Bottled water quality differs among all other brands because of water source, handling, and treatment variations. Water is rarely completely free of contaminants. In most cases, contaminants are present at very low levels that do not pose serious health risks.
Home Water Treatment
Home water treatment is often more cost-effective than bottled water if you are concerned about contaminants found in tap water. Water treatment systems generally use one or a combination found in tap water.
Water treatment systems generally use one or a combination of the following processes: disinfection (ultraviolet light or chlorination), filtration (including activated carbon filters), reverse osmosis, and distillation. When buying a treatment unit, make sure it is designed to remove the contaminants of concern.
How To Improve Your Water Quality
The public can no longer relax and assume safe drinking water will always be provided. Public participation is needed to protect water resources, build adequate treatment plants, improve water delivery, analyze costs vs. risks, and enact appropriate legislation.
Local citizens will guide the wellhead protection planning process.
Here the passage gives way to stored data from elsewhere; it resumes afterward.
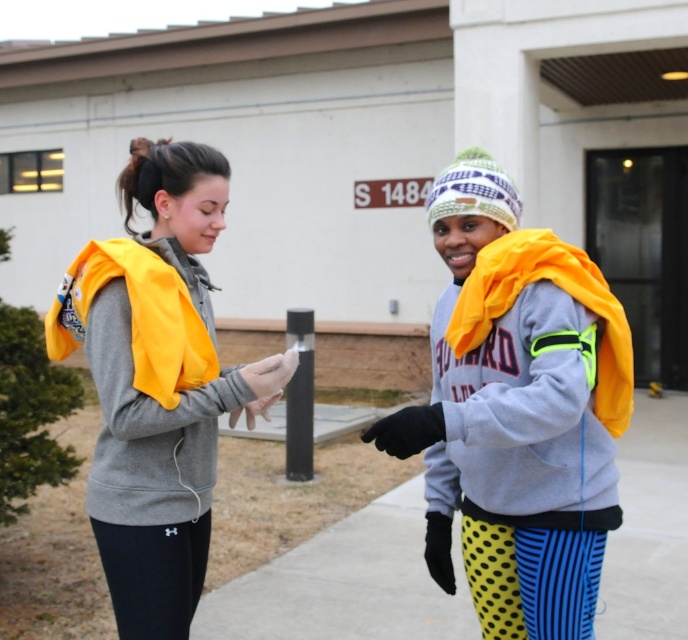
You are a photographer trying to capture a photo of both the gray fleece sweatshirt at right and the yellow polka dot leggings at lower center in the same frame. The minimum distance between the two objects must be at least 9 inches to ensure they are both clearly visible. Will you be able to achieve this?

The gray fleece sweatshirt at right and yellow polka dot leggings at lower center are 8.87 inches apart from each other, which is less than the required 9 inches. Therefore, they cannot both be clearly visible in the same frame with the desired separation.

You are a fashion designer analyzing the outfit of two people in the image. Which item, the yellow knit beanie at center or the yellow polka dot leggings at lower center, is positioned higher in the image?

The yellow knit beanie at center is much taller than the yellow polka dot leggings at lower center, so the yellow knit beanie at center is positioned higher in the image.

You are a fashion designer observing the two people in the image. You need to determine which clothing item is positioned higher on the body between the matte gray hoodie at center and the yellow polka dot leggings at lower center. Which one is higher?

The matte gray hoodie at center is positioned above the yellow polka dot leggings at lower center, so the matte gray hoodie at center is higher on the body.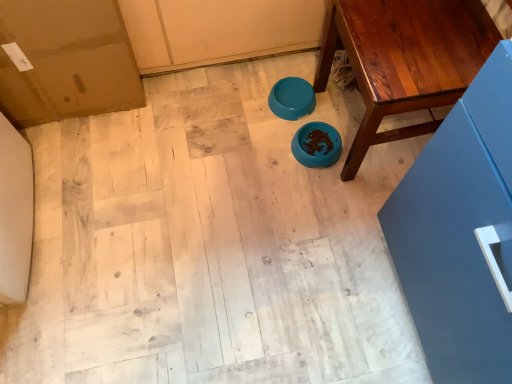
Find the location of a particular element. The width and height of the screenshot is (512, 384). teal glossy bowl at center, the first bowl when ordered from top to bottom is located at coordinates (292, 98).

In the scene shown: Is blue matte bowl at center, the second bowl in the top-to-bottom sequence, to the left of teal glossy bowl at center, the first bowl when ordered from top to bottom, from the viewer's perspective?

No.

Relative to teal glossy bowl at center, the first bowl when ordered from top to bottom, is blue matte bowl at center, the second bowl in the top-to-bottom sequence, in front or behind?

Clearly, blue matte bowl at center, the second bowl in the top-to-bottom sequence, is in front of teal glossy bowl at center, the first bowl when ordered from top to bottom.

Is blue matte bowl at center, the second bowl in the top-to-bottom sequence, located outside teal glossy bowl at center, the first bowl when ordered from top to bottom?

That's correct, blue matte bowl at center, the second bowl in the top-to-bottom sequence, is outside of teal glossy bowl at center, the first bowl when ordered from top to bottom.

Does blue matte bowl at center, the second bowl in the top-to-bottom sequence, have a larger size compared to teal glossy bowl at center, which appears as the second bowl when ordered from the bottom?

Indeed, blue matte bowl at center, the second bowl in the top-to-bottom sequence, has a larger size compared to teal glossy bowl at center, which appears as the second bowl when ordered from the bottom.

Between wooden table at center and blue matte bowl at center, marked as the 1th bowl in a bottom-to-top arrangement, which one is positioned behind?

blue matte bowl at center, marked as the 1th bowl in a bottom-to-top arrangement.

How far apart are wooden table at center and blue matte bowl at center, the second bowl in the top-to-bottom sequence?

A distance of 14.40 inches exists between wooden table at center and blue matte bowl at center, the second bowl in the top-to-bottom sequence.

Considering the relative sizes of wooden table at center and blue matte bowl at center, marked as the 1th bowl in a bottom-to-top arrangement, in the image provided, is wooden table at center bigger than blue matte bowl at center, marked as the 1th bowl in a bottom-to-top arrangement,?

Indeed, wooden table at center has a larger size compared to blue matte bowl at center, marked as the 1th bowl in a bottom-to-top arrangement.

Is wooden table at center not close to blue matte bowl at center, marked as the 1th bowl in a bottom-to-top arrangement?

Actually, wooden table at center and blue matte bowl at center, marked as the 1th bowl in a bottom-to-top arrangement, are a little close together.

How many degrees apart are the facing directions of teal glossy bowl at center, the first bowl when ordered from top to bottom, and blue matte bowl at center, marked as the 1th bowl in a bottom-to-top arrangement?

The facing directions of teal glossy bowl at center, the first bowl when ordered from top to bottom, and blue matte bowl at center, marked as the 1th bowl in a bottom-to-top arrangement, are 1.91e-06 degrees apart.

Which is less distant, (269, 104) or (295, 137)?

Point (269, 104) appears to be farther away from the viewer than point (295, 137).

This screenshot has width=512, height=384. Identify the location of bowl behind the blue matte bowl at center, the second bowl in the top-to-bottom sequence. (292, 98).

Is teal glossy bowl at center, the first bowl when ordered from top to bottom, with blue matte bowl at center, the second bowl in the top-to-bottom sequence?

No, teal glossy bowl at center, the first bowl when ordered from top to bottom, is not with blue matte bowl at center, the second bowl in the top-to-bottom sequence.

Relative to teal glossy bowl at center, which appears as the second bowl when ordered from the bottom, is wooden table at center in front or behind?

wooden table at center is in front of teal glossy bowl at center, which appears as the second bowl when ordered from the bottom.

Which is closer, (414,8) or (273,91)?

Point (414,8) appears to be closer to the viewer than point (273,91).

From a real-world perspective, is wooden table at center above or below teal glossy bowl at center, which appears as the second bowl when ordered from the bottom?

wooden table at center is above teal glossy bowl at center, which appears as the second bowl when ordered from the bottom.

From the image's perspective, is wooden table at center above or below teal glossy bowl at center, the first bowl when ordered from top to bottom?

wooden table at center is above teal glossy bowl at center, the first bowl when ordered from top to bottom.

Is blue matte bowl at center, marked as the 1th bowl in a bottom-to-top arrangement, bigger or smaller than wooden table at center?

Considering their sizes, blue matte bowl at center, marked as the 1th bowl in a bottom-to-top arrangement, takes up less space than wooden table at center.

Looking at this image, which is more to the right, blue matte bowl at center, marked as the 1th bowl in a bottom-to-top arrangement, or wooden table at center?

From the viewer's perspective, wooden table at center appears more on the right side.

Is wooden table at center inside blue matte bowl at center, the second bowl in the top-to-bottom sequence?

No, wooden table at center is not a part of blue matte bowl at center, the second bowl in the top-to-bottom sequence.

Is blue matte bowl at center, the second bowl in the top-to-bottom sequence, in front of wooden table at center?

No, blue matte bowl at center, the second bowl in the top-to-bottom sequence, is further to the viewer.

From a real-world perspective, which object rests below the other?

From a 3D spatial view, teal glossy bowl at center, the first bowl when ordered from top to bottom, is below.

Is point (278, 87) farther from camera compared to point (351, 179)?

Yes, point (278, 87) is farther from viewer.

Is teal glossy bowl at center, which appears as the second bowl when ordered from the bottom, looking in the opposite direction of wooden table at center?

Yes, teal glossy bowl at center, which appears as the second bowl when ordered from the bottom, is facing away from wooden table at center.

How many degrees apart are the facing directions of teal glossy bowl at center, the first bowl when ordered from top to bottom, and wooden table at center?

0.154 degrees.

At what (x,y) coordinates should I click in order to perform the action: click on bowl that appears below the teal glossy bowl at center, the first bowl when ordered from top to bottom (from the image's perspective). Please return your answer as a coordinate pair (x, y). This screenshot has width=512, height=384. Looking at the image, I should click on (317, 145).

Where is `table in front of the blue matte bowl at center, the second bowl in the top-to-bottom sequence`? The width and height of the screenshot is (512, 384). table in front of the blue matte bowl at center, the second bowl in the top-to-bottom sequence is located at coordinates (404, 59).

Considering their positions, is wooden table at center positioned closer to blue matte bowl at center, the second bowl in the top-to-bottom sequence, than teal glossy bowl at center, which appears as the second bowl when ordered from the bottom?

The object closer to blue matte bowl at center, the second bowl in the top-to-bottom sequence, is teal glossy bowl at center, which appears as the second bowl when ordered from the bottom.

Estimate the real-world distances between objects in this image. Which object is closer to blue matte bowl at center, marked as the 1th bowl in a bottom-to-top arrangement, teal glossy bowl at center, the first bowl when ordered from top to bottom, or wooden table at center?

The object closer to blue matte bowl at center, marked as the 1th bowl in a bottom-to-top arrangement, is teal glossy bowl at center, the first bowl when ordered from top to bottom.

Which object lies nearer to the anchor point wooden table at center, blue matte bowl at center, the second bowl in the top-to-bottom sequence, or teal glossy bowl at center, which appears as the second bowl when ordered from the bottom?

The object closer to wooden table at center is blue matte bowl at center, the second bowl in the top-to-bottom sequence.

Based on their spatial positions, is blue matte bowl at center, the second bowl in the top-to-bottom sequence, or wooden table at center closer to teal glossy bowl at center, which appears as the second bowl when ordered from the bottom?

Among the two, blue matte bowl at center, the second bowl in the top-to-bottom sequence, is located nearer to teal glossy bowl at center, which appears as the second bowl when ordered from the bottom.

Based on their spatial positions, is wooden table at center or blue matte bowl at center, marked as the 1th bowl in a bottom-to-top arrangement, closer to teal glossy bowl at center, which appears as the second bowl when ordered from the bottom?

blue matte bowl at center, marked as the 1th bowl in a bottom-to-top arrangement, is closer to teal glossy bowl at center, which appears as the second bowl when ordered from the bottom.

Based on their spatial positions, is teal glossy bowl at center, the first bowl when ordered from top to bottom, or blue matte bowl at center, marked as the 1th bowl in a bottom-to-top arrangement, further from wooden table at center?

This is an excellent opportunity for anyone concerned about safe water—for today and for the future—to get involved in protecting it. Private good owners must test their water regularly and protect the area around the well.
The reports provide information to consumers about the quality of their drinking water. This information has always been available to consumers who requested it from their water supplier. Now it is provided in an easy-to-read format sent to your home.
The guiding principle behind making water quality reports public is that the people have the right to know what is in their drinking water and their water source. Informed and involved citizens make wiser decisions. These decisions include investments made to protect and improve water quality, such as wellhead protection or treatment system upgrades. Consumer "right to know" is an essential theme of environmental protection today.